The graduate program in communication studies is designed to prepare the serious student for teaching, research, publishing, and professional media-related production activities. In consultation with the Graduate Program Director and other faculty advisors and mentors, each student chooses an area of specialization for his or her coursework pursuits that will ultimately lead to the creation of a high quality thesis or professional paper or media project.
A. Rhetorical Studies:
This concentration includes courses that investigate the socio-political implications of discourse and argument. The working assumption of this area is that public communication influences decision making processes as well as the creation and formation of identity within cultural systems. Research centers on the production and reception of texts in historical contexts. The production of mediated and non-mediated texts and the effects upon larger social institutions are examined as well. Coursework involves the textual, cultural, and social analysis of oral, written, and visual texts. Theoretical frameworks include generic criticism, deconstruction, argumentation theory, semiotic analysis, feminist criticism, and ideological criticism.
B. Media Studies:
We view the media as a cultural product; as such, this concentration includes courses that focus on the production, reception, and influence of mass media texts. Areas of interest include the impact of digital media, the business of media, the historiography of mass media institutions, textual analyses of films, videos, and television, effects of mass media texts, the uses and gratifications of mass media texts, and mass communication law. Production issues in this emphasis revolve around the creation and production of film, audio, video, and interactive texts, while coursework focuses on the use of new technologies in the production of film, television, and video games.
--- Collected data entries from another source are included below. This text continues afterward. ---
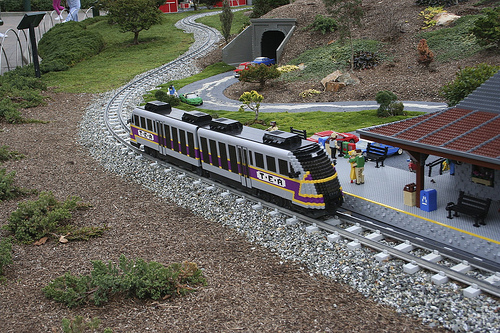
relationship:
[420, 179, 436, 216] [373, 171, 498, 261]
recycle bin in platform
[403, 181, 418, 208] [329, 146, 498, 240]
trash can in platform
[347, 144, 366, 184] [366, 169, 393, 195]
person in platform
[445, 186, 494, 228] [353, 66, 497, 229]
bench in station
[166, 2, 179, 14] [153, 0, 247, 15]
door in building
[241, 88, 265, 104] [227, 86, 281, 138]
leaves in tree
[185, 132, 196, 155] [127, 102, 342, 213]
window on train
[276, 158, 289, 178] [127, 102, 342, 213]
window on train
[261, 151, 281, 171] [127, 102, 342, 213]
window on train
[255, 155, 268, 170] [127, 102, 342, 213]
window on train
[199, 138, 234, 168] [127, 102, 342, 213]
window on train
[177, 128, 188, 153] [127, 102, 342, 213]
window on train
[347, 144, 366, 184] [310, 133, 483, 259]
person on platform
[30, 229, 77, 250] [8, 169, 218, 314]
leaves on ground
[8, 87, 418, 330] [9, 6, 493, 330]
brown dirt on ground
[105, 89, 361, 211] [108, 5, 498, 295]
train on track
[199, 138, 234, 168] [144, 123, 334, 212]
window on train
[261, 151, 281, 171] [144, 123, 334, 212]
window on train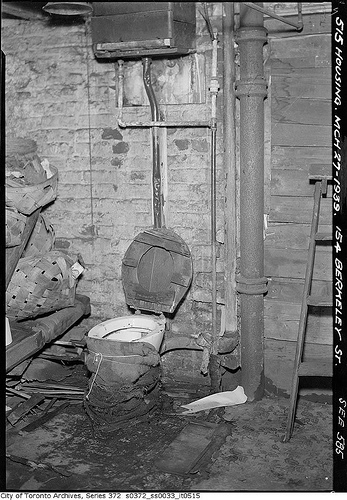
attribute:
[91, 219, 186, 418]
toilet — broken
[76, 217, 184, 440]
toilet — broken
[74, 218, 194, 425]
toilet — broken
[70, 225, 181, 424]
toilet — broken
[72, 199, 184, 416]
toilet — broken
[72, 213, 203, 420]
toilet — broken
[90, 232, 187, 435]
toilet — broken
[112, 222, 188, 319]
lid — broken, toilet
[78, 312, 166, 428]
toilet — base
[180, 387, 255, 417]
paper — white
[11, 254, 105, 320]
basket — weaved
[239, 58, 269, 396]
pipe — metal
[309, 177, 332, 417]
ladder — wooden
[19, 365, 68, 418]
wood — pile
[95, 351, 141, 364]
cord — piece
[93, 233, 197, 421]
toilet — broken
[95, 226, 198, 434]
toilet — bottom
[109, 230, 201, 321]
seat — wooden, toilet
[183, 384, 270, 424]
trash — piece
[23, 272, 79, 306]
basket — wooden, broken, stack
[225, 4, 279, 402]
pipe — long, thick, dark colored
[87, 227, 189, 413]
toilet — broken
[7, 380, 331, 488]
ground — dirty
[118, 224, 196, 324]
toilet seat — wooden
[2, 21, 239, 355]
wall — brick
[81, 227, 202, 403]
toilet — broken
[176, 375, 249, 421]
paper — white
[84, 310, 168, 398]
toilet bowl — white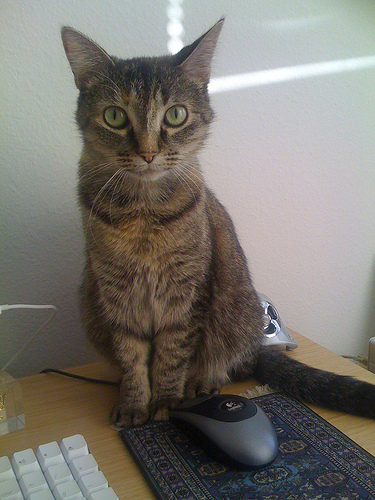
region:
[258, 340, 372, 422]
cat's tail is dark gray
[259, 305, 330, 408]
cat's tail is dark gray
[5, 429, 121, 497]
the keyboard is white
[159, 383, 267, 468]
a mouse on mousepad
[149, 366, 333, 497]
a mouse on mousepad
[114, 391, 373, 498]
a colorful mousepad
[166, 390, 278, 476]
a gray and black mouse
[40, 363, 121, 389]
the black cord of a mouse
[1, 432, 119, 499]
a white keyboard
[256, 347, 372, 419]
th dark gray tail of a mouse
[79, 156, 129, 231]
white cat whiskers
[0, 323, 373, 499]
a light brown desk top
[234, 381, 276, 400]
a fringe on a mouse pad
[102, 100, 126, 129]
a green cat eye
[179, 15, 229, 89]
an alert cat ear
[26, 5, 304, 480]
The cat sitting on the table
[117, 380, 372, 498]
The mouse pad on the desk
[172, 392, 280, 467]
The mouse on the desk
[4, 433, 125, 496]
The keyboard of the desk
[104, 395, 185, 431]
The paws on the cat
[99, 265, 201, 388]
The legs of the cat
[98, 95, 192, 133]
The eyes of the cat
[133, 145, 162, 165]
The nose of the cat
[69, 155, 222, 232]
The whiskers on the cat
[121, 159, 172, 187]
The mouth of the cat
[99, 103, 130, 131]
one right green cat eye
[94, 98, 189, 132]
two round green cat eyes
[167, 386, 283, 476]
one silver and black computer mouse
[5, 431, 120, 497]
edge of white computer keyboard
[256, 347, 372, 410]
one black cat tail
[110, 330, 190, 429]
two brown and black cat legs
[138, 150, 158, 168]
one pink cat nose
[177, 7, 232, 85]
one left pointed cat ear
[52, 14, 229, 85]
two light brown cat ears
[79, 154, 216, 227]
long white cat whiskers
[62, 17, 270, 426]
Gray and brown cat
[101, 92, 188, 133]
Yellowish eyes of a cat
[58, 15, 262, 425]
Cat sitting on a desk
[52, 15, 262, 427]
Cat looking at the camera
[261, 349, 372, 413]
Black tail of a cat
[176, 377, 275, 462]
Gray and black mouse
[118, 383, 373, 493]
Blue mat on desk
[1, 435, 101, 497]
White keys of a keyboard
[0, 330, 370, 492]
Brown desk made of wood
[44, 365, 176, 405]
Thin black mouse cable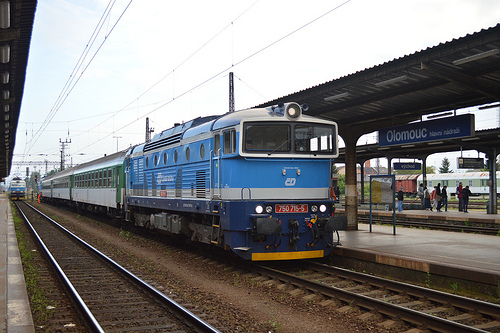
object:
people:
[417, 180, 474, 213]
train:
[34, 99, 347, 257]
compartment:
[123, 97, 336, 265]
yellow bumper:
[248, 246, 322, 263]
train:
[35, 99, 372, 266]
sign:
[367, 112, 477, 149]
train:
[28, 104, 345, 277]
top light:
[277, 98, 310, 124]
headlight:
[285, 101, 302, 120]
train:
[126, 101, 343, 269]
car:
[71, 143, 134, 220]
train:
[3, 173, 32, 198]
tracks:
[10, 199, 253, 331]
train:
[3, 173, 30, 204]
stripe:
[243, 240, 334, 262]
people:
[413, 175, 481, 211]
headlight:
[243, 202, 276, 216]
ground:
[36, 202, 376, 325]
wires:
[254, 213, 325, 250]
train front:
[232, 110, 337, 263]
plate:
[269, 192, 312, 217]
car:
[175, 112, 326, 243]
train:
[211, 114, 300, 221]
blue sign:
[367, 112, 476, 151]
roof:
[266, 30, 499, 139]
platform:
[330, 221, 497, 274]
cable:
[26, 0, 351, 168]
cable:
[49, 2, 259, 156]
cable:
[6, 2, 134, 182]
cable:
[4, 0, 119, 182]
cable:
[18, 2, 113, 169]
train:
[30, 71, 448, 287]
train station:
[264, 57, 497, 285]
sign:
[360, 103, 493, 166]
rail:
[297, 232, 471, 331]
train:
[35, 172, 150, 218]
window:
[291, 122, 339, 158]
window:
[241, 117, 293, 156]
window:
[185, 145, 192, 164]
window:
[198, 143, 208, 161]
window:
[142, 154, 152, 172]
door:
[211, 137, 219, 199]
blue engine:
[122, 101, 338, 265]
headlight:
[319, 204, 326, 213]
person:
[391, 187, 407, 216]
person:
[455, 181, 465, 212]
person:
[461, 179, 472, 212]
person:
[439, 183, 452, 212]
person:
[419, 186, 435, 215]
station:
[0, 0, 493, 330]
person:
[435, 181, 453, 216]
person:
[392, 183, 406, 215]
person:
[429, 181, 445, 216]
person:
[456, 179, 466, 210]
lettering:
[380, 123, 460, 140]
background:
[5, 158, 54, 227]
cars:
[41, 144, 135, 215]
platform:
[285, 188, 495, 298]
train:
[39, 99, 345, 271]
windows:
[243, 118, 338, 165]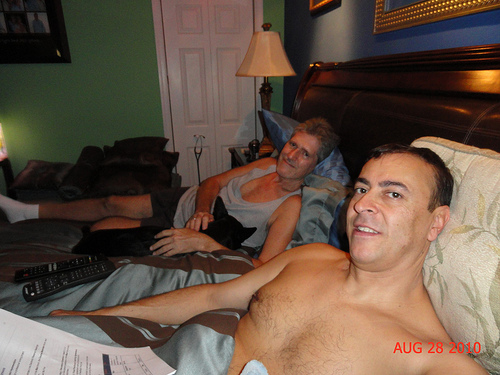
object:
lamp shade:
[234, 29, 297, 78]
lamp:
[233, 22, 296, 156]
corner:
[263, 0, 313, 113]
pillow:
[432, 142, 500, 359]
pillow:
[292, 164, 348, 246]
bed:
[0, 44, 500, 369]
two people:
[0, 121, 493, 372]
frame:
[0, 1, 72, 66]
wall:
[1, 4, 151, 150]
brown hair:
[372, 144, 454, 207]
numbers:
[465, 342, 472, 354]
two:
[449, 342, 457, 354]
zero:
[473, 342, 481, 353]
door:
[160, 0, 258, 188]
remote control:
[22, 259, 113, 301]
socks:
[0, 196, 40, 222]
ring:
[193, 217, 196, 219]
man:
[51, 145, 487, 372]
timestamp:
[392, 341, 483, 354]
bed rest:
[288, 44, 499, 143]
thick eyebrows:
[378, 179, 410, 193]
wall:
[295, 2, 495, 93]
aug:
[392, 341, 423, 355]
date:
[389, 340, 484, 355]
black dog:
[69, 194, 257, 258]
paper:
[0, 309, 177, 375]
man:
[0, 113, 329, 258]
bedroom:
[0, 0, 500, 375]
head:
[339, 143, 452, 268]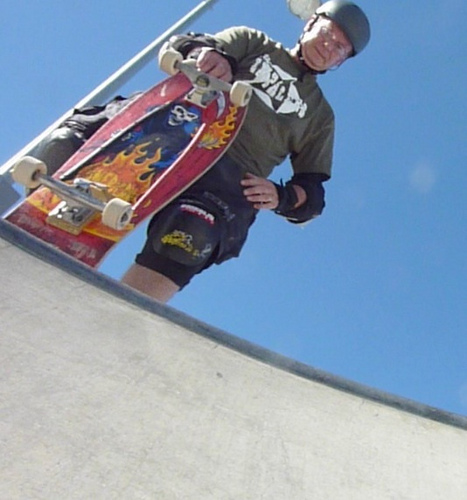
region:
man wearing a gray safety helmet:
[295, 0, 371, 75]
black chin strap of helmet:
[293, 12, 328, 72]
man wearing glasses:
[314, 23, 348, 59]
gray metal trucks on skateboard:
[176, 60, 230, 108]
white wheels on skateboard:
[229, 80, 252, 106]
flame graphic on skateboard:
[195, 102, 241, 150]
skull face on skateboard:
[167, 103, 198, 129]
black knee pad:
[149, 199, 224, 271]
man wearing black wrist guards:
[275, 178, 301, 214]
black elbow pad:
[290, 174, 327, 224]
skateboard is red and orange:
[33, 58, 242, 236]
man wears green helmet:
[313, 0, 367, 57]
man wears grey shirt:
[213, 19, 349, 201]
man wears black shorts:
[90, 77, 254, 297]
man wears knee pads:
[152, 181, 232, 279]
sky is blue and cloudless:
[342, 15, 466, 459]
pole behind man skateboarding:
[19, 1, 268, 149]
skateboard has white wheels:
[160, 48, 248, 118]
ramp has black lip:
[10, 216, 466, 410]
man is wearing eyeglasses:
[321, 12, 345, 75]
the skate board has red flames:
[95, 95, 241, 206]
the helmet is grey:
[329, 6, 379, 44]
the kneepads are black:
[171, 206, 233, 248]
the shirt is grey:
[251, 40, 335, 160]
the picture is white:
[257, 57, 318, 111]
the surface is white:
[53, 381, 240, 455]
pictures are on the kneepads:
[163, 227, 203, 249]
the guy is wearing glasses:
[300, 19, 358, 83]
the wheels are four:
[7, 55, 265, 235]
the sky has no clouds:
[379, 117, 427, 334]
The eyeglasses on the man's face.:
[318, 18, 351, 50]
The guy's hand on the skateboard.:
[194, 41, 237, 74]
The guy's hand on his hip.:
[244, 170, 278, 212]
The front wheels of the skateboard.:
[162, 48, 257, 110]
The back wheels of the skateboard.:
[19, 153, 143, 235]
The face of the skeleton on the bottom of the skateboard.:
[170, 99, 196, 123]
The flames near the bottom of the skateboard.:
[105, 136, 161, 201]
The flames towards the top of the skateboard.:
[203, 92, 236, 150]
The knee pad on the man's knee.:
[148, 189, 223, 261]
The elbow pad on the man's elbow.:
[295, 179, 330, 227]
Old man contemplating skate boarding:
[7, 4, 371, 318]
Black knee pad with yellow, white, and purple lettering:
[149, 196, 222, 269]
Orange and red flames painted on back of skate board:
[78, 134, 167, 199]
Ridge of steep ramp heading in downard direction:
[195, 310, 437, 476]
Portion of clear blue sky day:
[337, 187, 455, 317]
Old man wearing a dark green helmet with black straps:
[294, 1, 376, 81]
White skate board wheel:
[228, 76, 254, 107]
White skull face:
[159, 97, 201, 134]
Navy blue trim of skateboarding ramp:
[215, 320, 360, 380]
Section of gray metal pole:
[10, 0, 187, 96]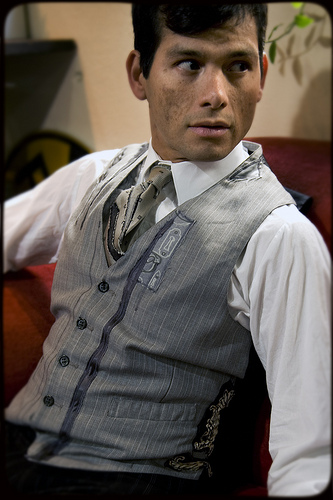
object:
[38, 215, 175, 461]
line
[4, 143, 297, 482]
vest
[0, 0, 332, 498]
man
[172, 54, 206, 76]
eyes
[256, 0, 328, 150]
right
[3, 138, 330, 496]
t shirt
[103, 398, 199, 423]
pocket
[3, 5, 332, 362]
room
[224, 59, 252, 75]
eyes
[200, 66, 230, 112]
nose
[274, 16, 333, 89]
shadow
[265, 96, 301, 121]
ground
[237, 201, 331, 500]
sleeve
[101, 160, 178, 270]
tie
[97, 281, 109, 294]
button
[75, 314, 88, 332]
button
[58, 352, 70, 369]
button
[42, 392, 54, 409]
button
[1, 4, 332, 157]
wall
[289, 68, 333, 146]
shadow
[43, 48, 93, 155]
shadow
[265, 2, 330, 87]
plant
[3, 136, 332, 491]
furniture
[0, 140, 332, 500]
shirt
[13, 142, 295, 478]
front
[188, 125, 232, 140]
lip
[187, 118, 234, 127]
lip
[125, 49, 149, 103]
ear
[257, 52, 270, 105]
ear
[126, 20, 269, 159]
skin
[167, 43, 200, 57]
brow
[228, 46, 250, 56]
brow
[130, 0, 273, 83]
hair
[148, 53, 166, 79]
sideburn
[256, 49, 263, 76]
sideburn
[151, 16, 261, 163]
face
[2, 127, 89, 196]
object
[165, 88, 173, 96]
blemish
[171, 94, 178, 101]
blemish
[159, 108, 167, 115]
blemish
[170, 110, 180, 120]
blemish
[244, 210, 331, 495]
sleeve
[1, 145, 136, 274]
sleeve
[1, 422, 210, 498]
pants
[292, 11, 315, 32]
leaves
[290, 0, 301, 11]
leaves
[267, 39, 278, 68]
leaves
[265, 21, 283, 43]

C. Interpersonal/Organizational Studies:
Because relationships, groups, teams, and organizations are constituted in human communication, this concentration investigates the relationship between communication and the creation and maintenance of our social relationships in personal, group, and organizational contexts. This area focuses on issues such as how communication creates and sustains friendship, romantic relationships, and family. It also focuses on the influence of organizational structures and networks, how communication creates and maintains unique relational or organizational cultures, how communication affects the adoption of innovations, leadership as constituted by communication, crisis communication, communication and cohesiveness in groups and teams, and how communication gives voice to organizational members.